上腕三頭筋のトレーニングが上手くいかないと私に聞いてくる人の大半は、可動域が問題です。

上腕三頭筋はストレッチが大好きで、肘を伸ばしきることが上腕三頭筋の人体としての主要役割でもあるため、ストレッチとともに全てのレップで肘を伸ばしきるべきでしょう。

上記種目リストの動画で見られるように、ボトムでの最大ストレッチと最大収縮は上腕三頭筋発達に超重要なステップです。

化学的ストレスを用いたテクニック

上腕三頭筋は化学的ストレステクニックが使える最有力候補であることは間違い無く、スーパーセットやドロップセット、ジャイアントセットを行えます。

加圧トレーニングを試したこともありますが、今のところ凄い良い結果は出ていないです。あなたには効果がある可能性があるので、ご自由に試してみてください。

私は上腕三頭筋でスーパーセットが気に入っていて、10年以上利用しています。

上腕三頭筋のアイソレーション種目で始め、肩や胸のプレス種目をナローグリップで直後に行うだけです。
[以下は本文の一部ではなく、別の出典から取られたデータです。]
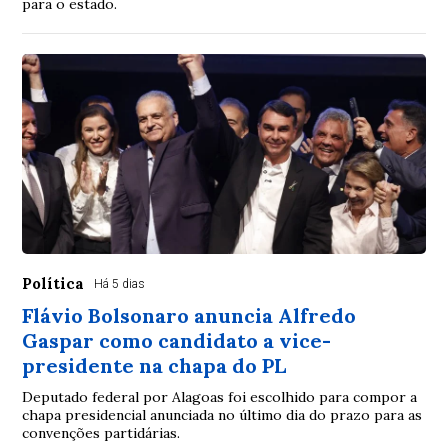
para o estado.
Política
Há 5 dias
Flávio Bolsonaro anuncia Alfredo
Gaspar como candidato a vice-
presidente na chapa do PL
Deputado federal por Alagoas foi escolhido para compor a
chapa presidencial anunciada no último dia do prazo para as
convenções partidárias.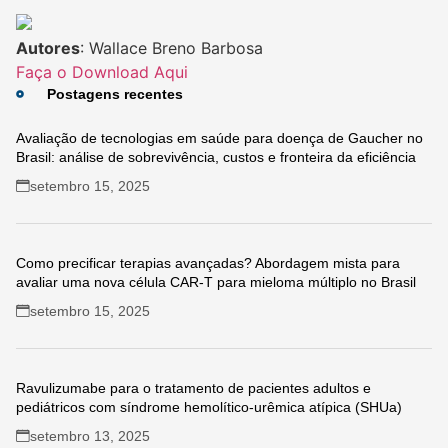
Autores
: Wallace Breno Barbosa
Faça o Download Aqui
Postagens recentes
Avaliação de tecnologias em saúde para doença de Gaucher no
Brasil: análise de sobrevivência, custos e fronteira da eficiência
setembro 15, 2025
Como precificar terapias avançadas? Abordagem mista para
avaliar uma nova célula CAR-T para mieloma múltiplo no Brasil
setembro 15, 2025
Ravulizumabe para o tratamento de pacientes adultos e
pediátricos com síndrome hemolítico-urêmica atípica (SHUa)
setembro 13, 2025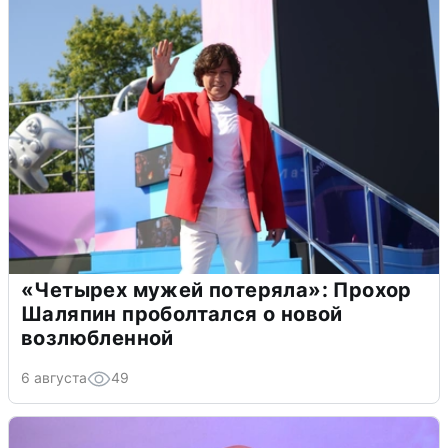
«Четырех мужей потеряла»: Прохор
Шаляпин проболтался о новой
возлюбленной
6 августа
49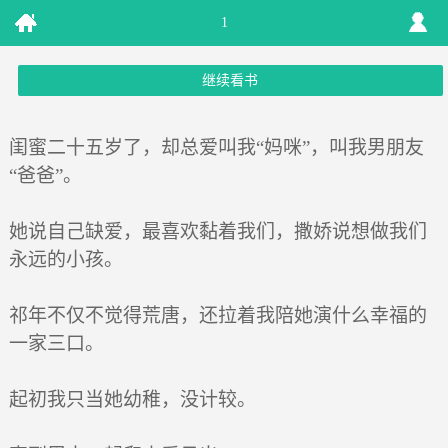
1
继续看书
闺蜜二十五岁了，却总爱叫我“妈咪”，叫我男朋友
“爸爸”。
她说自己缺爱，最喜欢黏着我们，撒娇说想做我们
永远的小孩。
祁年不仅不觉得荒唐，还拉着我陪她演什么幸福的
一家三口。
起初我只当她幼稚，没计较。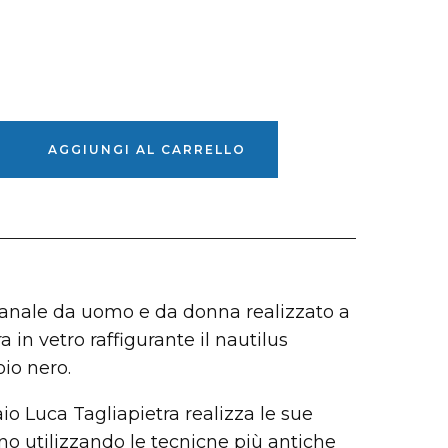
AGGIUNGI AL CARRELLO
gianale da uomo e da donna realizzato a
 in vetro raffigurante il nautilus
io nero.
aio Luca Tagliapietra realizza le sue
no utilizzando le tecnicne più antiche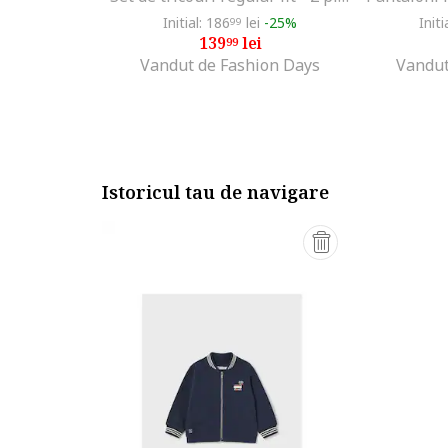
Initial: 186
lei
-25%
Initi
99
139
lei
99
Vandut de Fashion Days
Vandut
Istoricul tau de navigare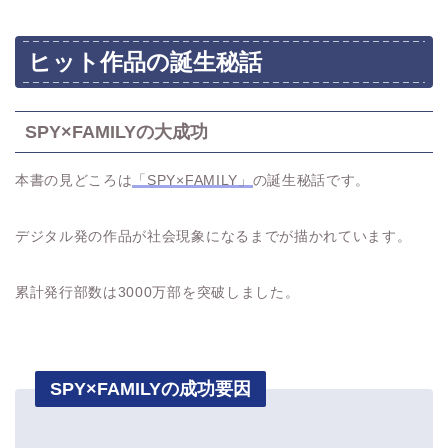
ヒット作品の誕生秘話
SPY×FAMILYの大成功
本書の見どころは
「SPY×FAMILY」
の誕生秘話です。
デジタル発の作品が社会現象になるまでが描かれています。
累計発行部数は3000万部を突破しました。
SPY×FAMILYの成功要因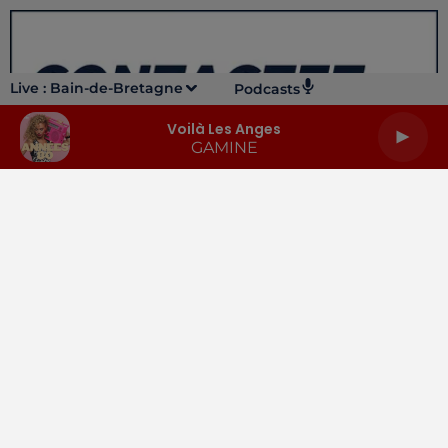
Live :
Bain-de-Bretagne
Podcasts
Voilà Les Anges
GAMINE
LA RADIO
INFOS
PODCASTS
RENDEZ-VOUS
PUBLICITÉ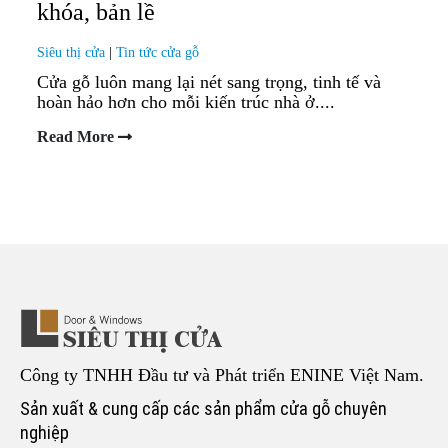
khóa, bản lề
Siêu thị cửa
|
Tin tức cửa gỗ
Cửa gỗ luôn mang lại nét sang trọng, tinh tế và
hoàn hảo hơn cho mỗi kiến trúc nhà ở....
Read More
Công ty TNHH Đầu tư và Phát triển ENINE Việt Nam.
Sản xuất & cung cấp các sản phẩm cửa gỗ chuyên
nghiệp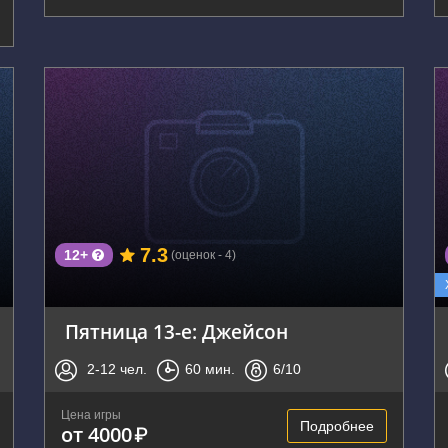
г. Воронеж, улица Генерала Лизюкова, 2
7.3
12+
(оценок - 4)
Пятница 13-е: Джейсон
2-12
чел.
60
мин.
6
/10
Цена игры
Подробнее
от 4000
₽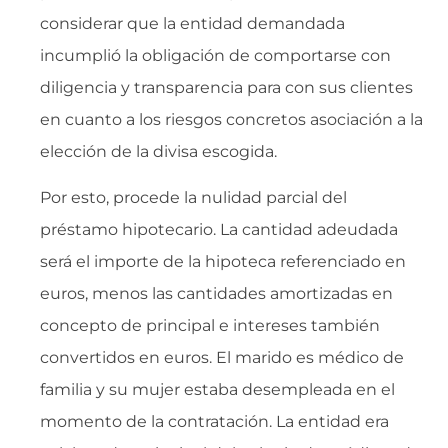
considerar que la entidad demandada
incumplió la obligación de comportarse con
diligencia y transparencia para con sus clientes
en cuanto a los riesgos concretos asociación a la
elección de la divisa escogida.
Por esto, procede la nulidad parcial del
préstamo hipotecario. La cantidad adeudada
será el importe de la hipoteca referenciado en
euros, menos las cantidades amortizadas en
concepto de principal e intereses también
convertidos en euros. El marido es médico de
familia y su mujer estaba desempleada en el
momento de la contratación. La entidad era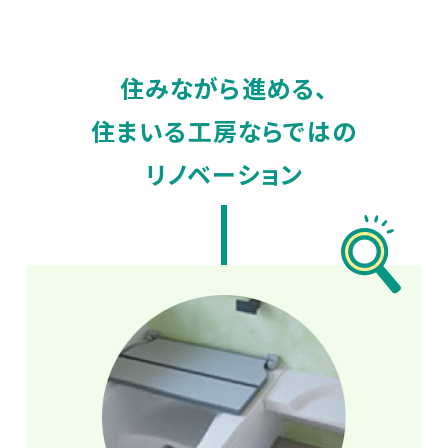
住みながら進める、
住まいる工房ならではの
リノベーション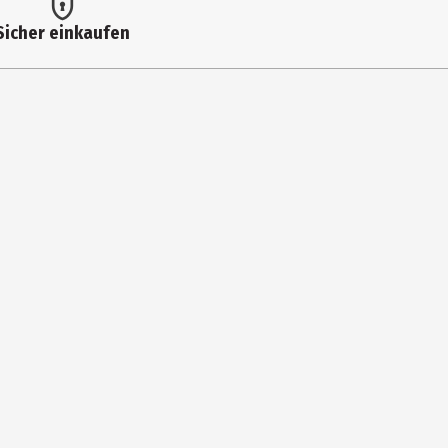
Sicher einkaufen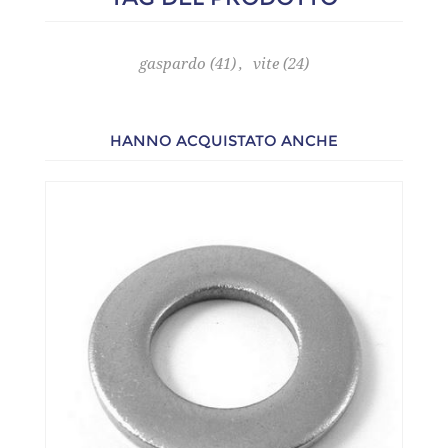
gaspardo
(41)
,
vite
(24)
HANNO ACQUISTATO ANCHE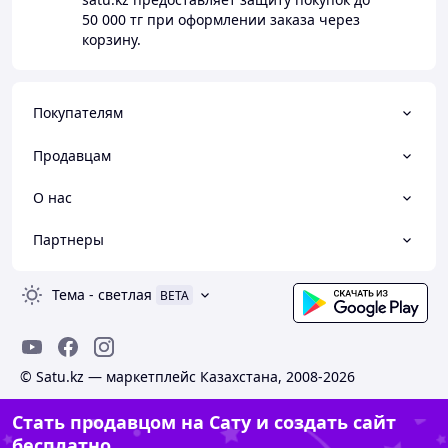
50 000 тг
при оформлении заказа через
корзину.
Покупателям
Продавцам
О нас
Партнеры
Тема
-
светлая
BETA
© Satu.kz — маркетплейс Казахстана, 2008-2026
Стать продавцом на Сату и создать сайт
бесплатно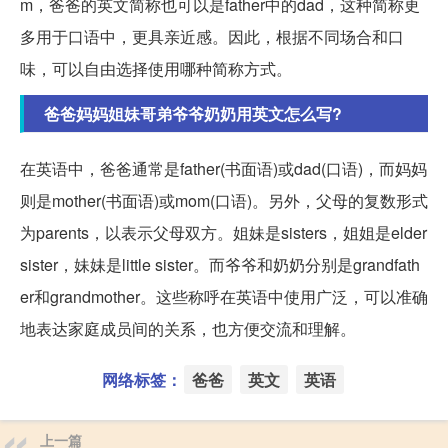
m，爸爸的英文简称也可以是father中的dad，这种简称更
多用于口语中，更具亲近感。因此，根据不同场合和口
味，可以自由选择使用哪种简称方式。
爸爸妈妈姐妹哥弟爷爷奶奶用英文怎么写?
在英语中，爸爸通常是father(书面语)或dad(口语)，而妈妈
则是mother(书面语)或mom(口语)。另外，父母的复数形式
为parents，以表示父母双方。姐妹是sisters，姐姐是elder
sister，妹妹是little sister。而爷爷和奶奶分别是grandfath
er和grandmother。这些称呼在英语中使用广泛，可以准确
地表达家庭成员间的关系，也方便交流和理解。
网络标签：
爸爸
英文
英语
上一篇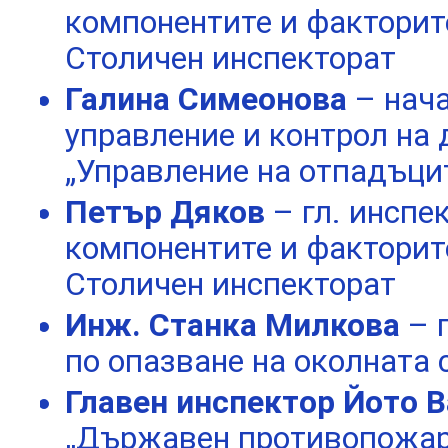
компонентите и факторите
Столичен инспекторат
Галина Симеонова
– нач
управление и контрол на 
„Управление на отпадъци
Петър Дяков
– гл. инспе
компонентите и факторите
Столичен инспекторат
Инж. Станка Милкова
– 
по опазване на околната 
Главен инспектор Йото 
„Държавен противопожаре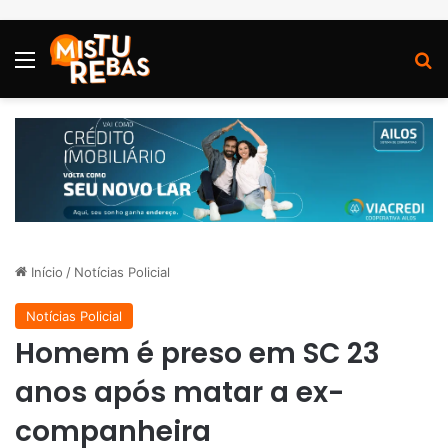
Menu
P
Início
/
Notícias Policial
Notícias Policial
Homem é preso em SC 23
anos após matar a ex-
companheira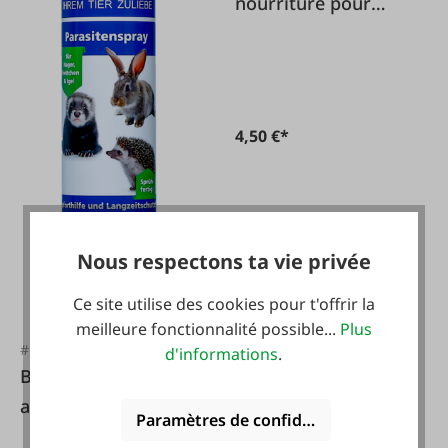
nourriture pour
chat
4,50 €*
Nous respectons ta vie privée
Ce site utilise des cookies pour t'offrir la
meilleure fonctionnalité possible...
Plus
#FA131454
d'informations
.
BIO SCHUTZ Spray
anti-parasites pour
Paramètres de confidentialité
rongeurs, hérissons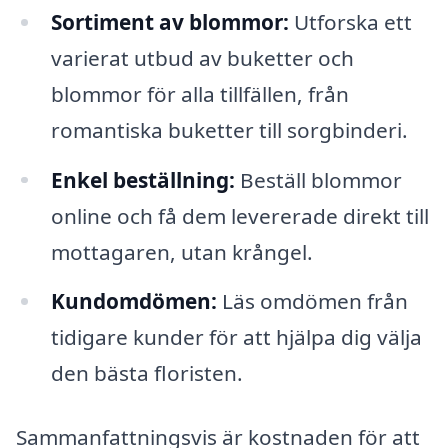
Sortiment av blommor:
Utforska ett
varierat utbud av buketter och
blommor för alla tillfällen, från
romantiska buketter till sorgbinderi.
Enkel beställning:
Beställ blommor
online och få dem levererade direkt till
mottagaren, utan krångel.
Kundomdömen:
Läs omdömen från
tidigare kunder för att hjälpa dig välja
den bästa floristen.
Sammanfattningsvis är kostnaden för att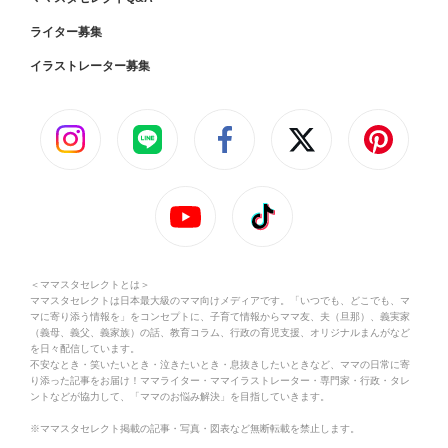
ライター募集
イラストレーター募集
＜ママスタセレクトとは＞
ママスタセレクトは日本最大級のママ向けメディアです。「いつでも、どこでも、マ
マに寄り添う情報を」をコンセプトに、子育て情報からママ友、夫（旦那）、義実家
（義母、義父、義家族）の話、教育コラム、行政の育児支援、オリジナルまんがなど
を日々配信しています。
不安なとき・笑いたいとき・泣きたいとき・息抜きしたいときなど、ママの日常に寄
り添った記事をお届け！ママライター・ママイラストレーター・専門家・行政・タレ
ントなどが協力して、「ママのお悩み解決」を目指していきます。
※ママスタセレクト掲載の記事・写真・図表など無断転載を禁止します。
効きすぎますよ。

ピリオダイゼーション

他の部位と同様に、最初のメゾサイクルは中重量の中レップで行うべきです。

その次のメゾサイクルでも似たような設定で、レップ数や種目を少し変更してもいいかもしれません。

もしくは、1RMの60%程の軽量で高レップで高ボリューム、化学的ストレスを狙ったブロックにもできます。

そのメゾサイクルの後は、3~4週間程度の短いメゾサイクルで、1RMの70~85%程の筋力狙いの低ボリューム期間を設けるべきです。

低ボリュームを入れることで、筋肉の感受性をリセットして今後さらに筋肥大しやすくなります。

この期間が終わったら最初のメゾサイクルに戻って繰り返しましょう。

上腕三頭筋トレーニングの参考メニュー

週に2回、5週間分の参考例です。ポンドからキロに直す際に一部調整しています。

1週目

1日目

荷重ディップス:4セット 8レップ 10kg

2日目

スーパーセット:4セット 限界の2レップ前
①オーバーヘッドEZバーエクステンション:30kg
②クロースグリップベンチプレス:42.5kg

2週目

1日目

荷重ディップス:5セット 8レップ 12.5kg

2日目

スーパーセット:4セット 限界の2レップ前
①オーバーヘッドEZバーエクステンション:32.5kg
②クロースグリップベンチプレス:45kg

3週目

1日目

荷重ディップス:6セット 8レップ 15kg

2日目

スーパーセット:5セット 限界の2レップ前
①オーバーヘッドEZバーエクステンション:35kg
②クロースグリップベンチプレス:47.5kg

4週目

1日目

荷重ディップス:7セット 8レップ 17.5kg

2日目

スーパーセット:6セット 限界の2レップ前
①オーバーヘッドEZバーエクステンション: 37.5kg
②クロースグリップベンチプレス:50kg

5週目

1日目

荷重ディップス:2セット 6レップ 0kg

2日目

スーパーセット 2セット 4レップ/8レップ
①オーバーヘッドEZバーエクステンション:20kg
②クロースグリップベンチプレス:30kg

特記

ありがちな上腕三頭筋トレーニングの過ちは、アイソレーション種目をコンパウンド種目のように行ってしまうことで、これは避けたいです。

私もやってしまっていたことがありますが、成長には繋がりません。

上腕三頭筋種目を行う際は、肘を脇のそばに保ち、必要以上に外側へ脇を開いてプレスにしないでください。

もちろん重量は軽くなってしまいますが、これで上腕三頭筋は成長しますし、全身的疲労も無意味に高重量を行うより抑えることができます。